Update -4-6-15 10pm est Cart issues we believe are all fixed. Servers are back on line and back ups made. You should see normal fucntionality now. Please advise if you are havng any issues, thanks.
Update - The Object Storage clusters continues to be under heavy load due to replication of objects. Softlayer has received some advice from SwiftStack on how to tune the cluster to recover faster and are working on implementing those changes. So, response times and errors will increase and there may be availability issues with some stores.
Apr 4, 13:52 CDT
Update - Bigcommerce engineers are applying some new request timeout thresholds to allow Object Storage to take a little longer to fetch an object and hopefully fail less. Object replication is still causing intermittent performance issues and errors retrieving objects but is remaining relatively stable.
Apr 4, 13:03 CDT
Update - SoftLayer are currently observing more load from SoftLayer customer traffic on the object storage platform in Dallas, which is leading to additional I/O and replication delays which are impacting their ability to stablize the storage cluster.
SoftLayer are currently implementing rate limiting for write operations across the storage cluster in an attempt to minimise outside writes while the cluster stabilises. This may result in issues across Bigcommerce stores with product imports, and addition/modification of product images - if you experience difficulty saving or updating product images, please try again.
At this time, Bigcommerce engineers are still observing intermittent failures with objects such as template files, product images, and other uploaded content, as well as slow page loads across a number of Bigcommerce stores that do not yet have this content cached. We expect for this behaviour to continue for a while.
We will provide another update as soon as we have additional information.
Apr 4, 12:35 CDT
Update - We are continuing to receive updates from SoftLayer regarding the availability and recovery of their object storage service.
From the latest information we have, all storage nodes have been reintroduced into the object storage cluster and are online. As part of the recovery process, a number of storage nodes are currently under high load while the consistency of all objects is checked and data is shuffled around to the correct locations.
Due to the high load placed upon the storage cluster at the moment, SoftLayer continue to advise us that we may see intermittent spikes in load times and page timeouts.
At this point in time, we're continuing to receive information from a number of merchants that their stores are back up and operational. Some stores may still be inaccessible, or missing certain assets such as product images or stylesheets - from what we've observed so far these issues will continue to correct themselves over the coming hours.
Due to the ongoing operations to stabilise the object storage environment, we are going to continue to leave the WebDav and template editing functionality across Bigcommerce stores disabled. We'll continue to review this decision as the object storage recovers and as soon as we and SoftLayer are confident the functionality can be enabled again, we will enable it.
We will continue to monitor the recovery process and provide updates as soon as we have additional information.
Apr 4, 10:19 CDT
Update - SoftLayer have just provided us with a detailed update regarding the recovery efforts of their object storage service, which has been impacting the ability to access Bigcommerce stores.
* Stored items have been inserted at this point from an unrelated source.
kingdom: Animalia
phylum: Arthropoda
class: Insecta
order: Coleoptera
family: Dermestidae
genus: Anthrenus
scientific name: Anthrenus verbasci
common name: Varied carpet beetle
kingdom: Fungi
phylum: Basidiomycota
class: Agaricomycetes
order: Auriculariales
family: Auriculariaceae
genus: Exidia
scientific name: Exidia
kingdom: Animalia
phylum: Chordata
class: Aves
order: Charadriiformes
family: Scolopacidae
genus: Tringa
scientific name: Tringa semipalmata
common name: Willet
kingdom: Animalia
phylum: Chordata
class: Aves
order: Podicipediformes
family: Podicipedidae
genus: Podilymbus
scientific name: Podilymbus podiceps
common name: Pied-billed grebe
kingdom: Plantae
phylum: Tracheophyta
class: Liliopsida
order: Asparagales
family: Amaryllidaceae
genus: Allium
SoftLayer are reporting that since the cluster upgrade which was completed overnight, they are seeing better handling of storage devices, and correct behaviour for full storage nodes and failed devices.
Recovery efforts are still underway to bring the rest of the storage nodes back online. There are approximately 8 storage nodes remaining to come online out of the 52 storage nodes assigned to the cluster. As this process completes, we expect more and more objects to become available to Bigcommerce stores, and these stores to return to normal operations.
SoftLayer have advised us that the load on the object storage cluster is significantly high at the moment due to the replication that the service is undertaking in order to ensure all data is correct, and assigned to the right storage nodes. This process is necessary to get the cluster into a healthy state but may introduce intermittent periods of slowness for Bigcommerce stores that have data which is yet to be repopulated into our cache.
We're continuing to monitor the SoftLayer recovery effort and the impact to Bigcommerce stores and will provide updates as soon as we have them. Almost all functionality is back at premier so you should have no issues with your cart now. Please contact us if you are still experiencing issues, thanks.
Apr 4, 07:53 CDT
Update - Bigcommerce engineers have been very pro-active in working with our storage provider, IBM Softlayer, in finding solutions. Unfortunately, it takes two parties to come to a solution. In this case, IBM Softlayer intentionally let their Object Storage cluster fall into disrepair and chose not to scale it. This has impacted Bigcommerce, IBM and many other Softlayer customers.
Our engineers placed too much trust in IBM Softlayer and that's on us. However, the catastrophic failures to see metrics and rapidly scale capacity, the decisions to let hard drives sit at 90% utilization for weeks and months, the cascading failures of an undersized cluster of 52 nodes for the busiest data center in their business speaks to IBM Softlayer’s lack of concern for their customers.
We should have pressed more and held them to the fire; for that, we are sorry. I'm the head of Technical Operations and this pains me, because of the high uptime and reliability our engineering teams have built in the past year. Unfortunately, our trust in IBM Softlayer was misplaced. They have failed at every level of an operations team, they have failed as a business unit, they have failed in caring about how their customers are affected.
We care deeply about our customers and have been trying to work around Softlayer’s bad decisions. We are at the point where we feel we needed to say, "This isn't us; this isn't how we think about high availability."
We are already planning and working toward how we will move off Softlayer Object Storage and better plan for a single vendor failing, no matter how well regarded it is.
I take this personally. I've crafted highly available solutions at Apple, Digg, Eventbrite and now, Bigcommerce. When the site isn't performing, I get angry. And, like the Hulk, no one wants to see me angry. I am fighting for all of you and will continue to do so.
—Scott Baker, Head of Operations and Site Reliability
Apr 3, 21:51 CDT